Property Advice

Retirement sales are increasing

Private Property South Africa
Sarah-Jane Meyer |
Retirement sales are increasing

According to figures available from Statistics South Africa, about twelve million South Africans will be over 60 by 2050. These seniors are the Baby Boomers, born after World War II and who grew up in the hippie era. They generally want to live as independently as possible, so it’s not surprising that demand for retirement developments with the necessary facilities is increasing around the country.

Offerings vary enormously from one retirement complex to another – from freestanding units to frail care and assisted living units and a host of recreational amenities such as clubhouses, restaurants, spas and hair stylists, as well as sports facilities.

Criteria

Top of most seniors’ priority lists is security, with privacy, functional living spaces, and low maintenance also of major importance. Frail care - or the proximity to medical care - is also important to potential buyers. Recently, the question of backup electricity has also been added to the list.

Other concerns include general lifestyle benefits such as recreational facilities, communal lifestyle and the general upkeep and appearance of the estate.

Ownership options

The two most common ownership options at retirement developments in South Africa are life rights and sectional titles.

Sectional title ownership is also an option for home buyers of all ages, whereas life rights are exclusive to people buying into a life rights estate. However, the two options differ significantly when it comes to monthly levies and what happens to the unit on the death of the owners.

One advantage of sectional title ownership is that your heirs stand to inherit an asset that will almost certainly have increased in value over time.

Disadvantages include:

  • You may be obliged to sell and move out just when you most need security.
  • You are liable for transfer duty or VAT when you buy and capital gains tax when you sell.
  • Over and above monthly levies, you may be liable for special levies that cover large-scale renovations, refurbishments and improvements to security, among other things.
  • You will also be liable for all maintenance, insurance, and security costs.
  • As people age, they become more conservative and less inclined to spend money on upgrades, so the overall appearance of the complex may suffer.

John Chapman, director of Rabie Property Developers, says that many elderly people in sectional title developments mistakenly believe they are looking after their investments while they are actually running them into the ground.

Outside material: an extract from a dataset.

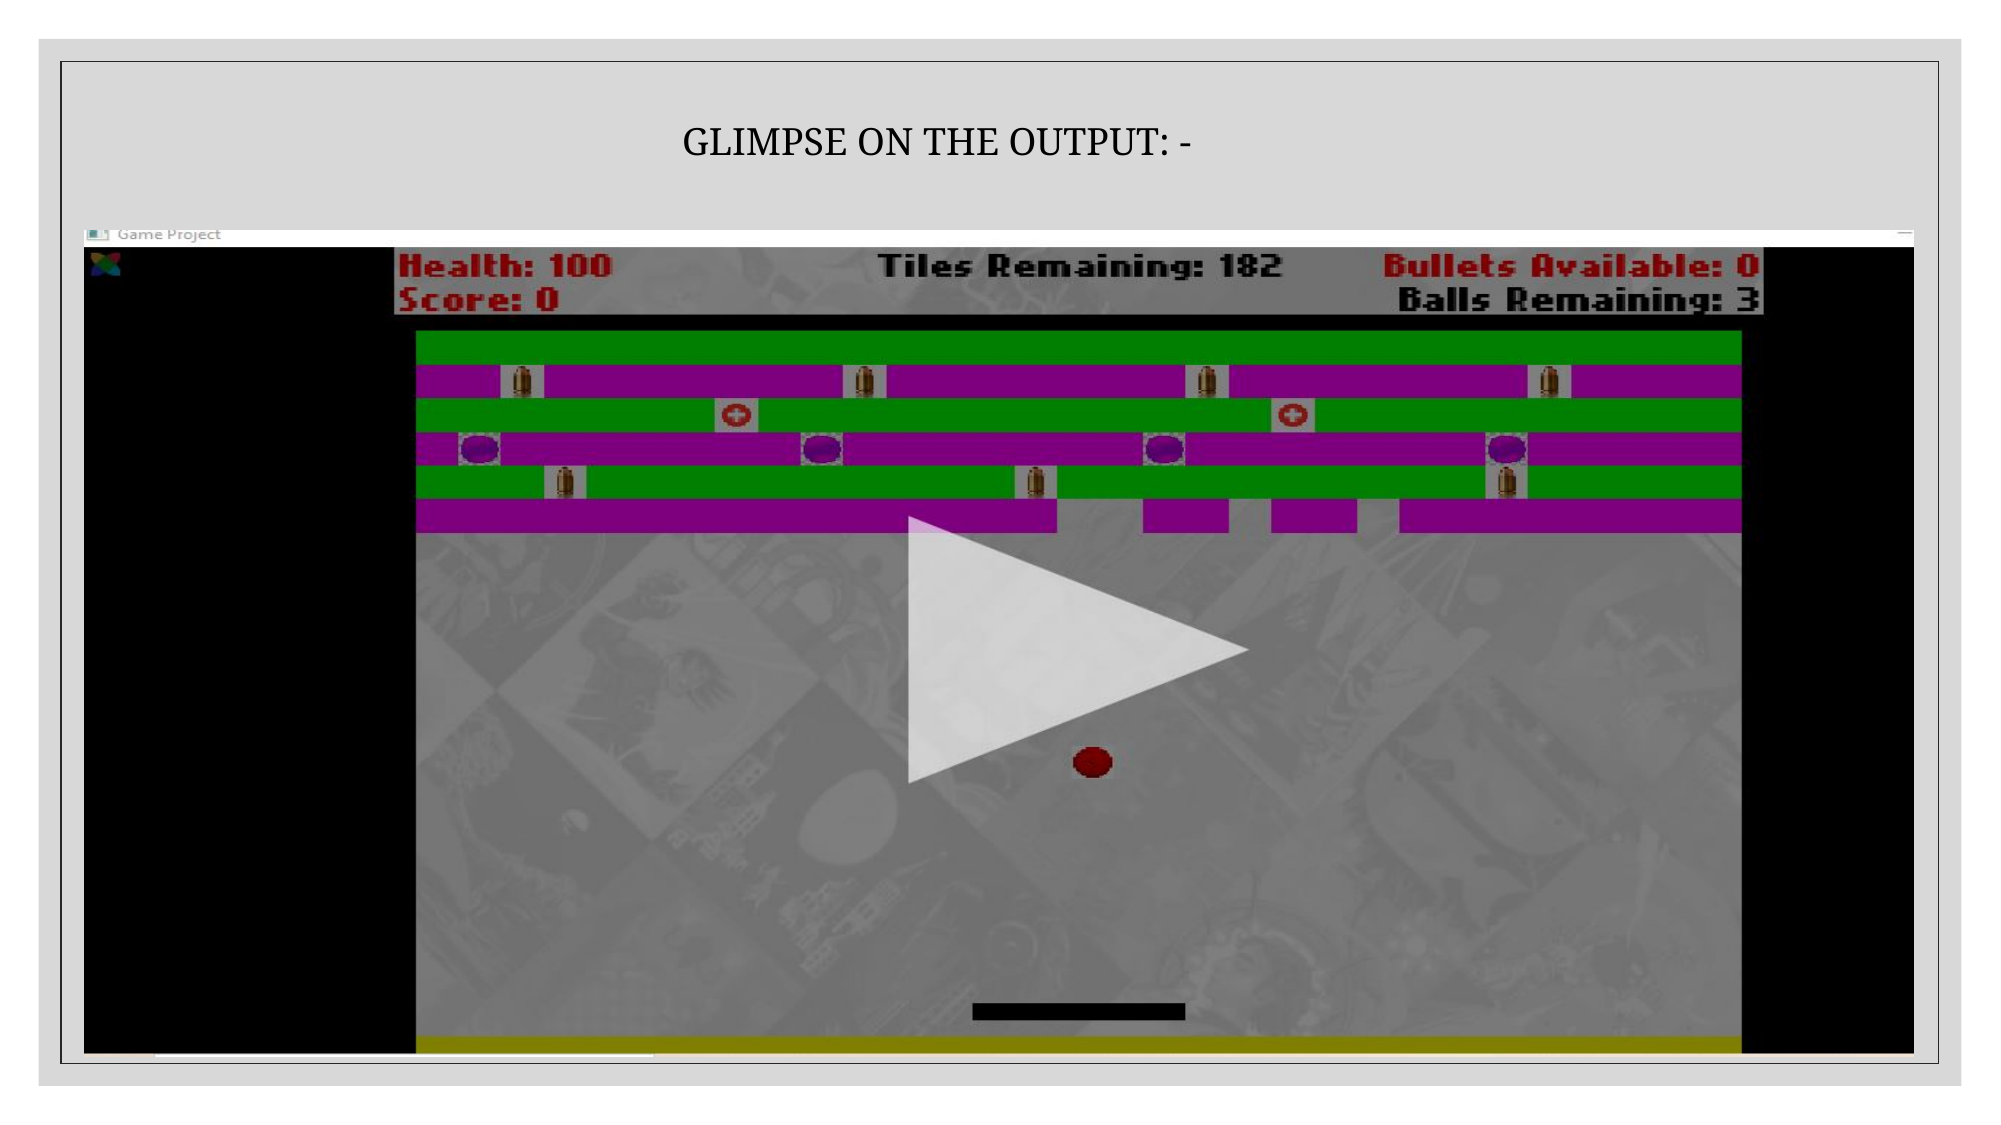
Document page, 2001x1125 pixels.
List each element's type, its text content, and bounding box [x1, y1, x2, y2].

“In the life right model, the developer manages the amenities to high standards, and when a resident dies or leaves for any reason, the home must be pristine for prospective new owners. The clubhouse and other amenities largely decide the value the developer achieves from the sale of the remaining assets, so it must always be immaculate,” says Chapman.

“Another advantage is greater certainty about levies and no surprise special levies to be concerned about. You can rest assured that you will always be living in a first-class complex without increasing levies.”

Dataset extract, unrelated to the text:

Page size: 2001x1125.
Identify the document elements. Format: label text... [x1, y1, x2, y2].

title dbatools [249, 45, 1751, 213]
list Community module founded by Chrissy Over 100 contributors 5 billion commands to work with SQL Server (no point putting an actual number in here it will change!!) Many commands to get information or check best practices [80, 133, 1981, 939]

  • The purchase of a life right grants you and your partner the security of guaranteed occupation for life. Partners who outlive the life rights owners will be entitled to stay on in the life right unit until their death.
  • Life right homes are usually more affordable than sectional titles, as no transfer duty is payable on purchase. This is because you don’t own the property outright, unlike with a free title or a sectional title property.
  • The developer is responsible for village maintenance, so there is no heavy maintenance liability for owners and levies are usually known in advance.
  • When the life right owner dies, no capital gains tax is payable.

One possible disadvantage is that you don’t own the life right unit outright, so you cannot leave the property to your heirs in your will. However, the full purchase price will be refunded to your estate, after the deduction of an agreed administration fee.

Some popular options

Private Property lists homes at some of the most sought-after retirement developments in South Africa.

Greenkloof Retirement Village

Groenkloof consists of retirement villages in George, Great Brak River and Reebok on the Garden Route in the Western Cape. The villages include own title houses, assisted living flats, frail care units, sub-acute care facilities, community centres and a host of senior services. The villages will eventually house over 1 700 retired families, and more than 400 families have already moved into their homes.

View Greenkloof Retirement Village properties for sale.

Mount Edgecombe Retirement Village

Residents of this retirement village in KwaZulu-Natal enjoy full access to Kindlewood Estate amenities, like the community centre and function venue, as well as the sports facilities. With 14 hectares of open green space, it’s easy – and safe- to keep active along with your pets. You can also use the communal lounges, cafes, and dining room at the Mount Edgecombe Care Centre. Homes are priced from R2.95 million.

View Mount Edgecombe Retirement Village properties for sale.

Retire at Midstream

Retire@Midstream is a well-established retirement village in the heart of Midstream Estates in Centurion, Gauteng. The latest extension development comprises two-bedroom units with two bathrooms and single or double garages. North-facing living areas and bedrooms ensure the units get sun throughout the day. Each unit has two televisions, two air conditioners, an alarm system with motion detectors and panic buttons and a smoke detector. Quality finishes complement the practical and wheelchair-friendly floor plans. Residents enjoy the comprehensive medical and lifestyle services offered by Retire@Midstream, which is within easy access to churches, medical centres, hospitals, shopping centres and a variety of recreational facilities.

View Retire at Midstream properties for sale.

There is clearly increased activity and opportunities in retirement sales.